Sometimes ideas are emerging. These are written down here for future reference. A written down idea is not necessarily a good idea, thus not all points here should be implemented.

  • Fix potential systematic issues discovered from feedback of curation of Pub2Tools results.
  • Currently, Pub2Tools has been tweaked in the direction of having less false positives (for example, even roughly half of the entries with “very low” confidence are about tools) to not discourage curators too much into looking at all results of Pub2Tools. But maybe the amount of false negatives could also be decreased further without too much cost, for example by running Pub2Tools on existing bio.tools content and checking if there are any ways to reduce entries with include false.
  • Also, if some entries are added through some other means than Pub2Tools, then Pub2Tools could be run on publications of these entries and then it could be checked how many of these entries Pub2Tools fails to include and why.
  • The default values of the mapping parameters in the -map step are equal to the default values defined for the parameters in EDAMmap. Maybe some defaults could be changed for Pub2Tools, for example the number of terms output per branch?
  • Maybe the score or score2 could also be modified by how well the entry could be mapped to EDAM terms by EDAMmap in the -map step?
  • Could the currently unused citations_count_normalised also be used for modifying the goodness of entries? Note, that its value could only be useful for older publications as these have had enough time to be cited.
  • Could MeSH terms be used in -select-pub to prefilter the publications in addition to or instead of selection based on occurrence of phrases in the abstract and title? PubFetcher and the mesh field of its database can be used to look for prevalence of MeSH terms in publications currently in bio.tools. Note, that the selection by MeSH terms can’t return recent publications, as these terms are not added to articles right away (for example, it might take half a year after the publication date for the terms to appear).
  • How to best present the provenance (i.e. publication IDs and web page URLs where information was found) of the licenses and languages to the curator? As this extra information can’t be embedded into to_biotools.json and it must currently manually be looked up from results.csv.
  • Currently, the merging of supposedly duplicate results is done base on the exact equality of the suggested names only. Maybe further features should be taken into account, like matching links or credits, to reduce the number of wrongly merged results?

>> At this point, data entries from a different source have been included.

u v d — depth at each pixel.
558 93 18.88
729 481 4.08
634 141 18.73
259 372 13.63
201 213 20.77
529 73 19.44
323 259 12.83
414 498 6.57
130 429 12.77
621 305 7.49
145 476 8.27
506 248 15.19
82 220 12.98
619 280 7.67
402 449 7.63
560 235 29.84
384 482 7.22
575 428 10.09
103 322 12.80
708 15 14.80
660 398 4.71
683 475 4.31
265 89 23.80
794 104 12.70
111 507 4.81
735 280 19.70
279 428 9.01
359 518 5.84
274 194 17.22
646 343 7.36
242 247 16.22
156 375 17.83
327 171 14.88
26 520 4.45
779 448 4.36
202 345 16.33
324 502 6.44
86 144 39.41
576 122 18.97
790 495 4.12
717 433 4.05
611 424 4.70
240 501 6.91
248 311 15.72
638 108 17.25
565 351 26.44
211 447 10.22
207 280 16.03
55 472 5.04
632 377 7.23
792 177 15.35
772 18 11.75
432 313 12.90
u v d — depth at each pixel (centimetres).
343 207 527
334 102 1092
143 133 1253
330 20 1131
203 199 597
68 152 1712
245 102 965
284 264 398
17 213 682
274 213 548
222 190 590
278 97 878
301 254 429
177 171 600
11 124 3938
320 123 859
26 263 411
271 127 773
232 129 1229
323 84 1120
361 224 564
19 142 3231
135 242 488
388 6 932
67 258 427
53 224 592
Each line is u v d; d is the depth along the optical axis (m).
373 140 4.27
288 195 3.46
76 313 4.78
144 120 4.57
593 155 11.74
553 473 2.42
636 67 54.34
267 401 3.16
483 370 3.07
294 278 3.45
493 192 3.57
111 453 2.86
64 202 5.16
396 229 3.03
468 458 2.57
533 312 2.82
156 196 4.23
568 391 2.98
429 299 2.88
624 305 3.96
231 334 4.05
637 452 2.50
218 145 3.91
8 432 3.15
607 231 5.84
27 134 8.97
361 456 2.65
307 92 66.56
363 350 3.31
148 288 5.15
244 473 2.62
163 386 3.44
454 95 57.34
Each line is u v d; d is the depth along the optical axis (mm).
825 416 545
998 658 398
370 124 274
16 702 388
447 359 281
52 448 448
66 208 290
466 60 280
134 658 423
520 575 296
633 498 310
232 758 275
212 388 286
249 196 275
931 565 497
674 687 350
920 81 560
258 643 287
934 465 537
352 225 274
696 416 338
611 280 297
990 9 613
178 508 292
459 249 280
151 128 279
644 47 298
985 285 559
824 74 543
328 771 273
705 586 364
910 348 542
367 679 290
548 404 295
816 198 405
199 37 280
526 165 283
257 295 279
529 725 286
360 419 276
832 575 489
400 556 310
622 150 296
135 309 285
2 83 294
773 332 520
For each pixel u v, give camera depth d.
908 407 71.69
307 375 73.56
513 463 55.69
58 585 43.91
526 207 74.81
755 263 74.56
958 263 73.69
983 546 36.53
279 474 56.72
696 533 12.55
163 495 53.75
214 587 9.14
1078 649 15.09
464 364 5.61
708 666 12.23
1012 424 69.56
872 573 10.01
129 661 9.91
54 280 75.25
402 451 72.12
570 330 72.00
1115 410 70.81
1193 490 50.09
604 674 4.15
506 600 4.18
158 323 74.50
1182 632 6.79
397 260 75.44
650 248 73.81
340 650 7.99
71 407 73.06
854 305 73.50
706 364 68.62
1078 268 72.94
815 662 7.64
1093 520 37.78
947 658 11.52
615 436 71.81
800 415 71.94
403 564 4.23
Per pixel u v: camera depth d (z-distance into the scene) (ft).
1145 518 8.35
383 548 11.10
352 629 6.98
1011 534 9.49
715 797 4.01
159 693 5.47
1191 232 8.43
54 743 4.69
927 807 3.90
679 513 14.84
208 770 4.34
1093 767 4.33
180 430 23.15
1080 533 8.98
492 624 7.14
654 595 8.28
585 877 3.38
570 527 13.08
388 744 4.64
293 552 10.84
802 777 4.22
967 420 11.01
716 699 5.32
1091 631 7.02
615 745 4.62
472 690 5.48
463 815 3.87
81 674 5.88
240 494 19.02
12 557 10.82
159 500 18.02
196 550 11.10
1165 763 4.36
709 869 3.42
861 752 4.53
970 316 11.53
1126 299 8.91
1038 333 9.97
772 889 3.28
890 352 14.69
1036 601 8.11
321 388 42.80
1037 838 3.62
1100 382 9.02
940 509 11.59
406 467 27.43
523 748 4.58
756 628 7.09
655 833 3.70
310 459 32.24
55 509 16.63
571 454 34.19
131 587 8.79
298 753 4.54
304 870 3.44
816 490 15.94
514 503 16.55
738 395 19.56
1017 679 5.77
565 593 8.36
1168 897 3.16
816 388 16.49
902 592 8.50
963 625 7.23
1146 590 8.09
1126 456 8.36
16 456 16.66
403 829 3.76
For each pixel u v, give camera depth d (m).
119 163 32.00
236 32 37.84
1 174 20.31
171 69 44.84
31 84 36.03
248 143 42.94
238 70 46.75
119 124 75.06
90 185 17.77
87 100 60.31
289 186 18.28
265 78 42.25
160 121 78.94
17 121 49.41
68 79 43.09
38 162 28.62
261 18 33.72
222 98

  • Further links could potentially be found by looking for links in the content of web pages extracted from the publication abstract and fulltext. But to avoid false positive, maybe links from the same domain should only be considered and maybe “about”, “help”, etc should be looked for in the URL string? Also, in some cases further links could be automatically inferred, like a documentation URL for a given CRAN URL.
  • Currently, each link receives exactly one type (like “Repository” or “Mailing list”), however biotoolsSchema allows for more than one type to be specified.
  • Explore the possibilities of extracting tools through other means than publications present in Europe PMC. Maybe from repositories, like GitHub, CRAN, Zenodo, etc?
  • Try running Pub2Tools on all publications from a given period, i.e. without prefiltering with -select-pub. This could be achieved for the Open Access subset of articles, that can be downloaded in bulk (as using PubFetcher to download millions of articles would be too wasteful and slow).
  • Try to automatically fill further attributes, without causing too many false positives, for example operating system or the bio.tools specific tool type.
  • Currently, the description is filled with candidate phrases that the curator must choose from or combine. Automatic text summarisation could be tried to automatically construct the final description proposal. Or, just choose one/two of the candidate phrases automatically (instead of the curator making the choice).
  • Try to figure out which of the description messages are actually useful.
  • The credit is currently filled only from corresponding authors of publications. Explore other possibilities to find credit information, for example contact information is sometimes mentioned in the publication abstract.